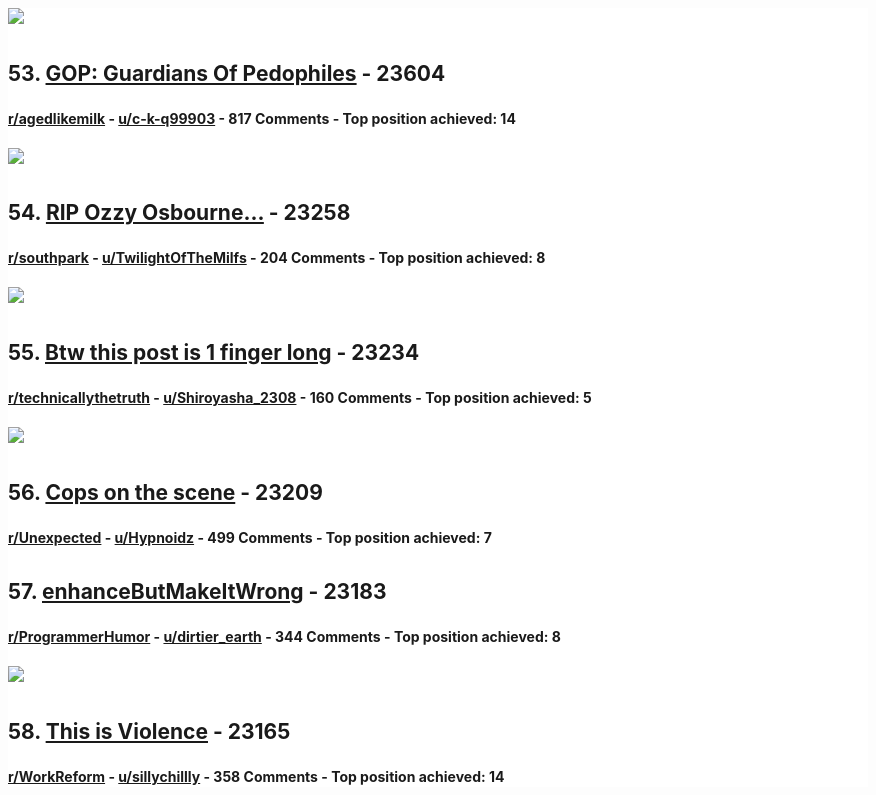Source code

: <a href="https://v.redd.it/in0soim22ief1"><img src="https://external-preview.redd.it/cDl6aWJ6bzIyaWVmMbbhJ7Nj79AGejgcA40_EN-ds7v5dlr4hUC9vfTn1OVy.png?width=140&amp;height=140&amp;crop=140:140,smart&amp;format=jpg&amp;v=enabled&amp;lthumb=true&amp;s=c6f92cd2f9e060682e0d9f3cdf70e47192bcc4b5"></img></a>

## 53. [GOP: Guardians Of Pedophiles](http://reddit.com/r/agedlikemilk/comments/1m6hnvz/gop_guardians_of_pedophiles/) - 23604
#### [r/agedlikemilk](http://reddit.com/r/agedlikemilk) - [u/c-k-q99903](http://reddit.com/u/c-k-q99903) - 817 Comments - Top position achieved: 14

<a href="https://i.redd.it/ohs755el5gef1.jpeg"><img src="https://a.thumbs.redditmedia.com/RiRNNu0kUFe5ajYHRIl3kXUXed510ojzNfPIsoOGp34.jpg"></img></a>

## 54. [RIP Ozzy Osbourne...](http://reddit.com/r/southpark/comments/1m6m3hh/rip_ozzy_osbourne/) - 23258
#### [r/southpark](http://reddit.com/r/southpark) - [u/TwilightOfTheMilfs](http://reddit.com/u/TwilightOfTheMilfs) - 204 Comments - Top position achieved: 8

<a href="https://i.redd.it/juzhhpcyygef1.gif"><img src="https://b.thumbs.redditmedia.com/8mTepHox7MHBFJRXfA_o7Ijv2X-c4PvNcJ5puzKQaIU.jpg"></img></a>

## 55. [Btw this post is 1 finger long](http://reddit.com/r/technicallythetruth/comments/1m67z44/btw_this_post_is_1_finger_long/) - 23234
#### [r/technicallythetruth](http://reddit.com/r/technicallythetruth) - [u/Shiroyasha_2308](http://reddit.com/u/Shiroyasha_2308) - 160 Comments - Top position achieved: 5

<a href="https://i.redd.it/hqm7uwttrdef1.jpeg"><img src="https://b.thumbs.redditmedia.com/NrCa1E0Z6rBZgOMOG4UB4Jm2daMzmypiw9jZk1X3mgQ.jpg"></img></a>

## 56. [Cops on the scene](http://reddit.com/r/Unexpected/comments/1m67apk/cops_on_the_scene/) - 23209
#### [r/Unexpected](http://reddit.com/r/Unexpected) - [u/Hypnoidz](http://reddit.com/u/Hypnoidz) - 499 Comments - Top position achieved: 7

## 57. [enhanceButMakeItWrong](http://reddit.com/r/ProgrammerHumor/comments/1m6mdvo/enhancebutmakeitwrong/) - 23183
#### [r/ProgrammerHumor](http://reddit.com/r/ProgrammerHumor) - [u/dirtier_earth](http://reddit.com/u/dirtier_earth) - 344 Comments - Top position achieved: 8

<a href="https://i.redd.it/v6xvoxqt0hef1.jpeg"><img src="https://a.thumbs.redditmedia.com/M0ltS7g-II0IyKf7_Gxy-xFIMELtpu_kPXNUKm8UHl0.jpg"></img></a>

## 58. [This is Violence](http://reddit.com/r/WorkReform/comments/1m6mfaj/this_is_violence/) - 23165
#### [r/WorkReform](http://reddit.com/r/WorkReform) - [u/sillychillly](http://reddit.com/u/sillychillly) - 358 Comments - Top position achieved: 14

---------------

▸ **Task**
Rewrite the lines above, changing every "Top position achieved" to "Peak rank" and leaving everything else untouched. Omit the pictures from your answer.

▸ **Written solution**
Source code

: <a href="https://v.redd.it/in0soim22ief1"><img src="https://external-preview.redd.it/cDl6aWJ6bzIyaWVmMbbhJ7Nj79AGejgcA40_EN-ds7v5dlr4hUC9vfTn1OVy.png?width=140&amp;height=140&amp;crop=140:140,smart&amp;format=jpg&amp;v=enabled&amp;lthumb=true&amp;s=c6f92cd2f9e060682e0d9f3cdf70e47192bcc4b5"></img></a>

## 53. [GOP: Guardians Of Pedophiles](http://reddit.com/r/agedlikemilk/comments/1m6hnvz/gop_guardians_of_pedophiles/) - 23604
#### [r/agedlikemilk](http://reddit.com/r/agedlikemilk) - [u/c-k-q99903](http://reddit.com/u/c-k-q99903) - 817 Comments - Peak rank: 14

<a href="https://i.redd.it/ohs755el5gef1.jpeg"><img src="https://a.thumbs.redditmedia.com/RiRNNu0kUFe5ajYHRIl3kXUXed510ojzNfPIsoOGp34.jpg"></img></a>

## 54. [RIP Ozzy Osbourne...](http://reddit.com/r/southpark/comments/1m6m3hh/rip_ozzy_osbourne/) - 23258
#### [r/southpark](http://reddit.com/r/southpark) - [u/TwilightOfTheMilfs](http://reddit.com/u/TwilightOfTheMilfs) - 204 Comments - Peak rank: 8

<a href="https://i.redd.it/juzhhpcyygef1.gif"><img src="https://b.thumbs.redditmedia.com/8mTepHox7MHBFJRXfA_o7Ijv2X-c4PvNcJ5puzKQaIU.jpg"></img></a>

## 55. [Btw this post is 1 finger long](http://reddit.com/r/technicallythetruth/comments/1m67z44/btw_this_post_is_1_finger_long/) - 23234
#### [r/technicallythetruth](http://reddit.com/r/technicallythetruth) - [u/Shiroyasha_2308](http://reddit.com/u/Shiroyasha_2308) - 160 Comments - Peak rank: 5

<a href="https://i.redd.it/hqm7uwttrdef1.jpeg"><img src="https://b.thumbs.redditmedia.com/NrCa1E0Z6rBZgOMOG4UB4Jm2daMzmypiw9jZk1X3mgQ.jpg"></img></a>

## 56. [Cops on the scene](http://reddit.com/r/Unexpected/comments/1m67apk/cops_on_the_scene/) - 23209
#### [r/Unexpected](http://reddit.com/r/Unexpected) - [u/Hypnoidz](http://reddit.com/u/Hypnoidz) - 499 Comments - Peak rank: 7

## 57. [enhanceButMakeItWrong](http://reddit.com/r/ProgrammerHumor/comments/1m6mdvo/enhancebutmakeitwrong/) - 23183
#### [r/ProgrammerHumor](http://reddit.com/r/ProgrammerHumor) - [u/dirtier_earth](http://reddit.com/u/dirtier_earth) - 344 Comments - Peak rank: 8

<a href="https://i.redd.it/v6xvoxqt0hef1.jpeg"><img src="https://a.thumbs.redditmedia.com/M0ltS7g-II0IyKf7_Gxy-xFIMELtpu_kPXNUKm8UHl0.jpg"></img></a>

## 58. [This is Violence](http://reddit.com/r/WorkReform/comments/1m6mfaj/this_is_violence/) - 23165
#### [r/WorkReform](http://reddit.com/r/WorkReform) - [u/sillychillly](http://reddit.com/u/sillychillly) - 358 Comments - Peak rank: 14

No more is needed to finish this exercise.